Sauvegarde de justice, curatelle, tutelle : quelle mesure de protection pour un proche ?

Une main tenant celle d'une personne âgée : protéger un proche vulnérable

Un parent qui ne peut plus gérer ses affaires. Un accident, une maladie, l’âge. La famille cherche à protéger sans déposséder.

Le droit propose trois mesures judiciaires, graduées.

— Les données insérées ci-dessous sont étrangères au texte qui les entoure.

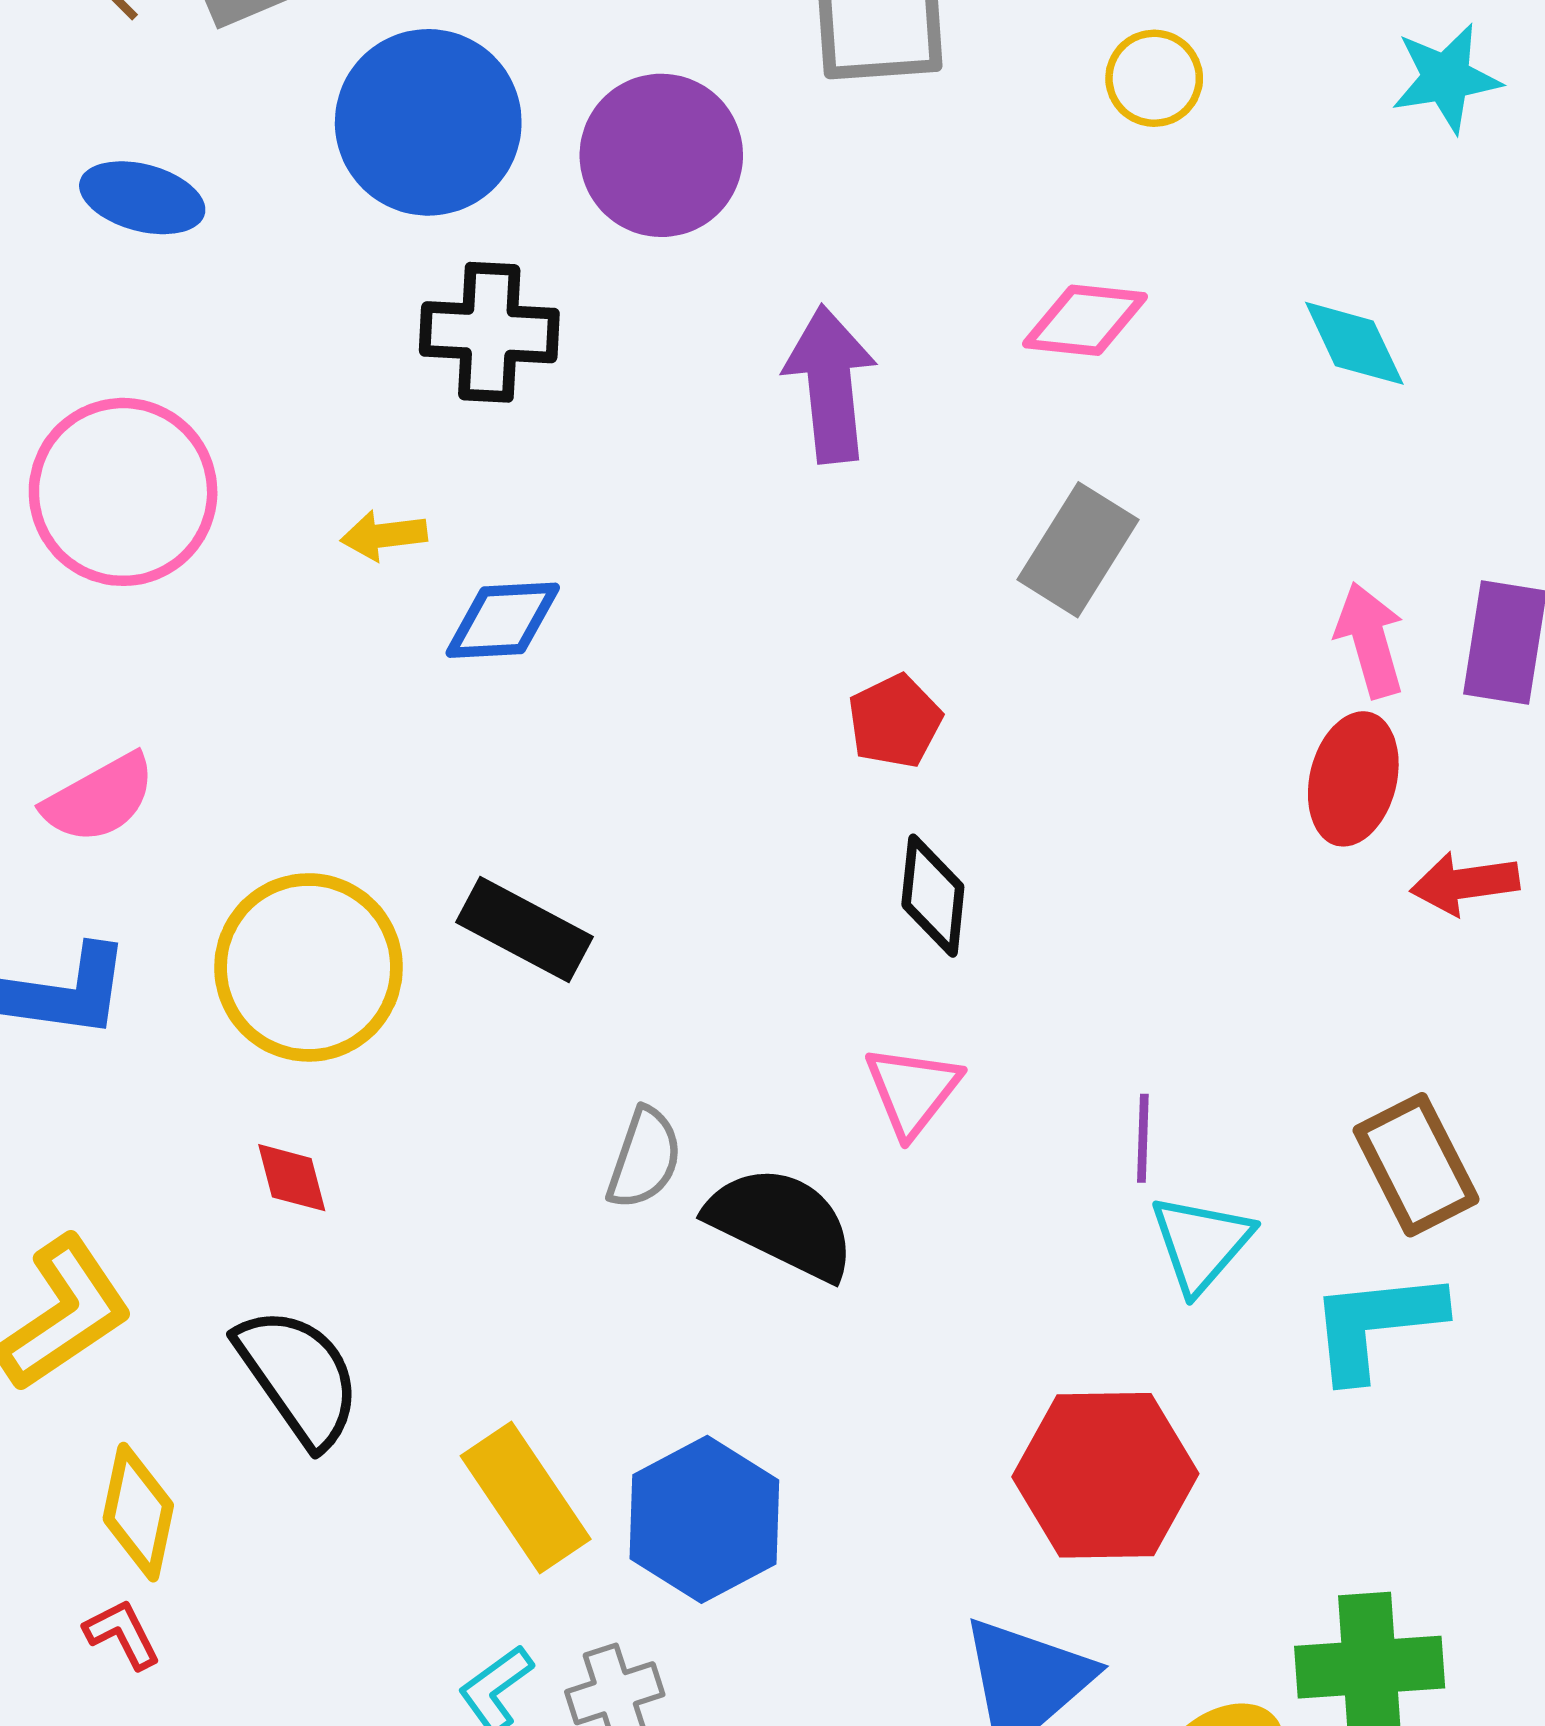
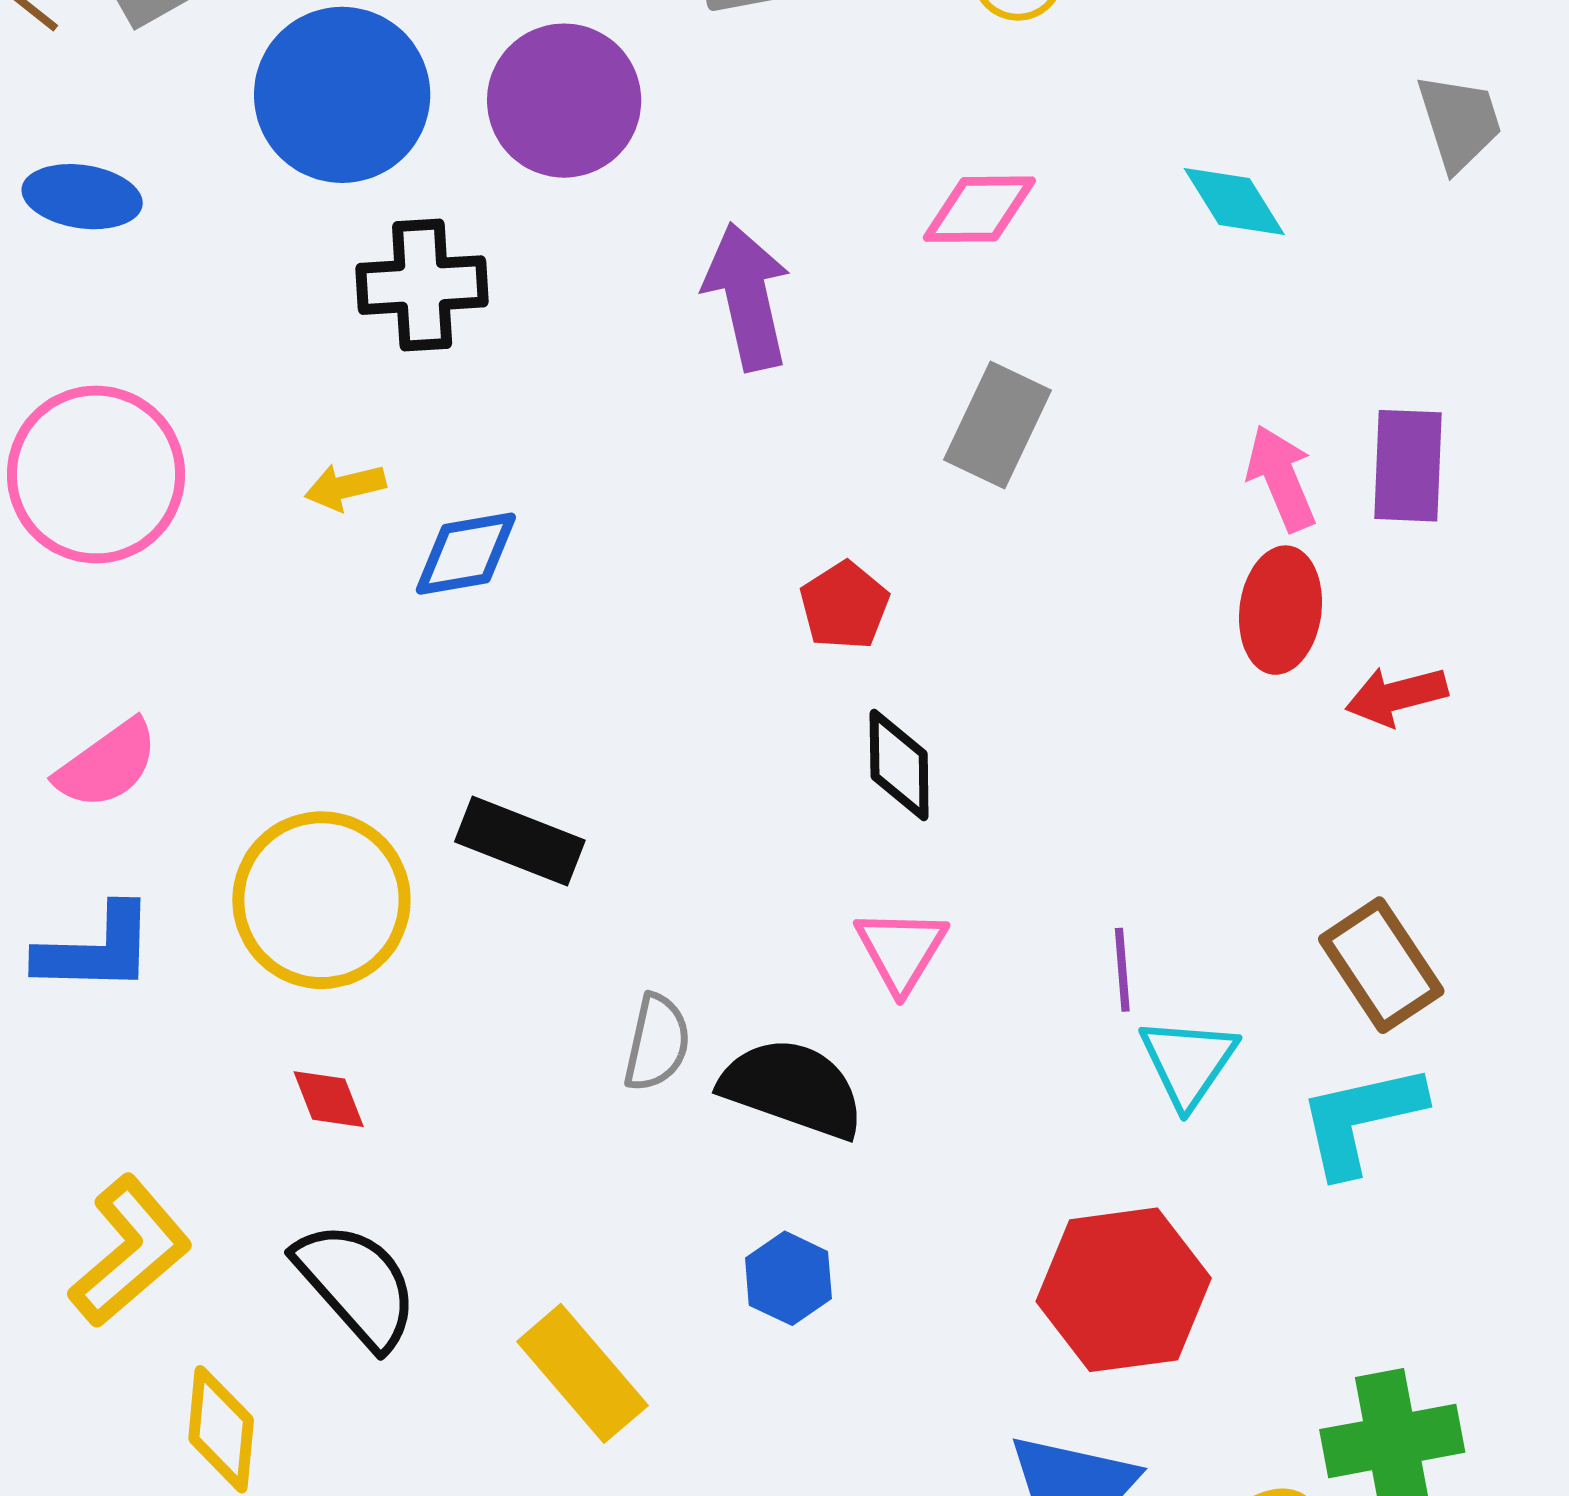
blue hexagon: (704, 1519) -> (788, 1278), moved, size x0.6

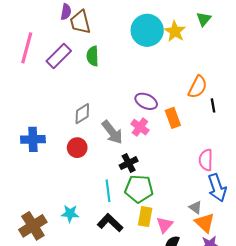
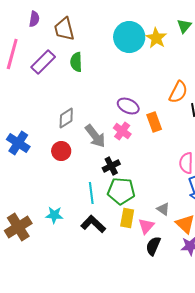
purple semicircle: (66, 12) -> (34, 19), moved
blue cross: (33, 139) -> (18, 143), turned 35
gray triangle: (196, 207) -> (163, 209), moved

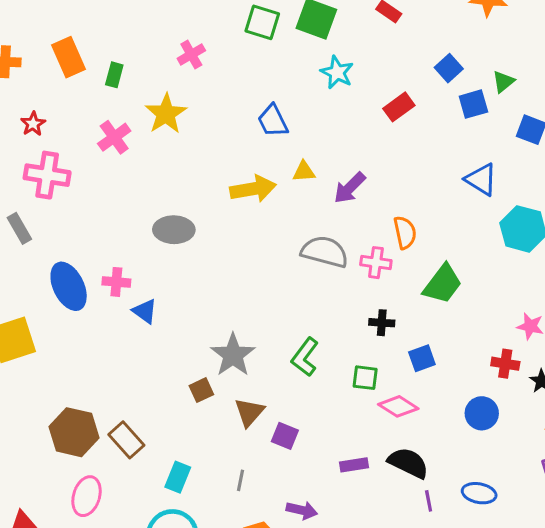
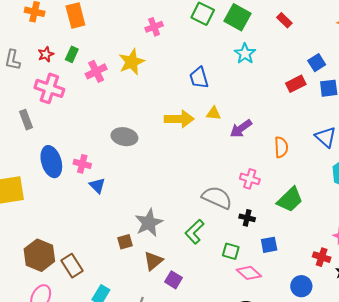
green rectangle: (114, 75) -> (72, 54), moved
red rectangle: (399, 107) -> (296, 84), moved
orange semicircle: (405, 233) -> (281, 147), moved
gray semicircle: (325, 252) -> (217, 198), moved

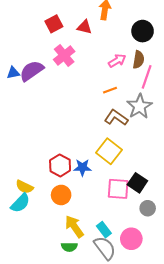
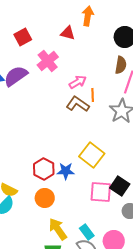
red square: (54, 24) -> (23, 37), moved
pink arrow: (117, 61) -> (78, 82), moved
orange line: (110, 90) -> (93, 95), turned -72
brown L-shape: (116, 118) -> (78, 104), moved

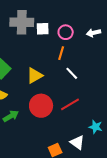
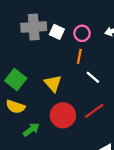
white square: (43, 29) -> (57, 32), turned 32
yellow triangle: (35, 76) -> (53, 83), turned -36

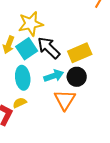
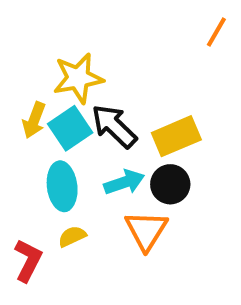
yellow semicircle: (20, 103) -> (72, 236), moved

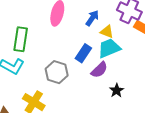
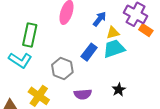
yellow triangle: (107, 32) -> (113, 33), turned -40
purple semicircle: (99, 70) -> (83, 94), moved, turned 36

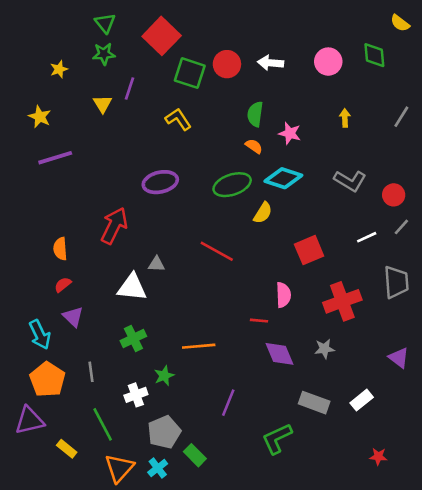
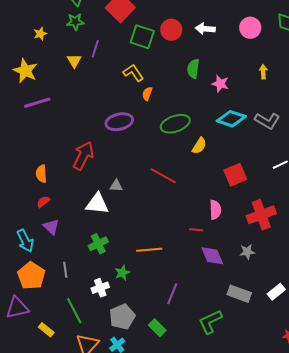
yellow star: (40, 117) -> (25, 71), size x1.4
orange semicircle: (254, 146) -> (147, 94), moved, turned -104
cyan diamond: (283, 178) -> (231, 119), moved
green rectangle: (195, 455) -> (157, 328), moved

Et deux alternatives qui évitent le juge, à condition de s’y prendre à temps.

Les trois mesures judiciaires

Toutes trois sont prononcées par le juge des contentieux de la protection, sur la base d’un certificat médical circonstancié établi par un médecin inscrit sur une liste tenue par le procureur de la République.

La sauvegarde de justice est la mesure la plus légère. La personne conserve l’exercice de ses droits, mais les actes qu’elle passe peuvent être annulés ou réduits s’ils lui sont défavorables. Elle est faite pour une altération temporaire, ou pour le temps d’instruire une mesure plus lourde. Elle dure un an, renouvelable une fois.

La curatelle est une mesure d’assistance. La personne gère seule les actes de la vie courante ; pour les actes importants — vendre un bien, emprunter, accepter une succession — le curateur signe avec elle. La curatelle peut être renforcée : le curateur perçoit alors les revenus et règle les dépenses.

La tutelle est une mesure de représentation. Le tuteur agit à la place de la personne pour la plupart des actes, sous le contrôle du juge. Elle est réservée aux altérations durables des facultés, lorsque l’assistance ne suffit plus.

Curatelle et tutelle sont prononcées pour cinq ans au plus, dix ans si l’altération n’est manifestement pas susceptible d’amélioration. Elles peuvent être renouvelées.

Qui peut demander la mesure ?

La personne elle-même, son conjoint, partenaire ou concubin, un parent ou allié, une personne entretenant avec elle des liens étroits et stables, ou le procureur de la République.

Les deux alternatives sans juge

Une mesure judiciaire est lourde : enquête, audience, contrôle des comptes chaque année. Deux dispositifs permettent souvent de s’en passer.

Le mandat de protection future s’anticipe. Une personne encore capable désigne, par acte notarié ou sous seing privé, celui qui gérera ses affaires le jour où elle ne le pourra plus. Le mandat prend effet sur constat médical, sans passer par le juge. Le mandat de protection future en détail.

L’habilitation familiale intervient quand il est déjà trop tard pour un mandat. Le juge habilite un proche à représenter la personne, en une seule décision, sans le suivi annuel d’une tutelle. Elle suppose l’accord de la famille. Aider un proche en perte d’autonomie : comment faire ?

Ce que le notaire apporte

Le notaire intervient avant : pour rédiger le mandat de protection future tant qu’il est encore temps. Et pendant : pour tout acte immobilier ou successoral concernant une personne protégée, qui obéit à des règles propres et souvent à une autorisation du juge. Une vente signée sans cette autorisation est nulle.

Et si le proche a été victime de pressions, la question n’est plus celle de la protection mais de l’abus de faiblesse.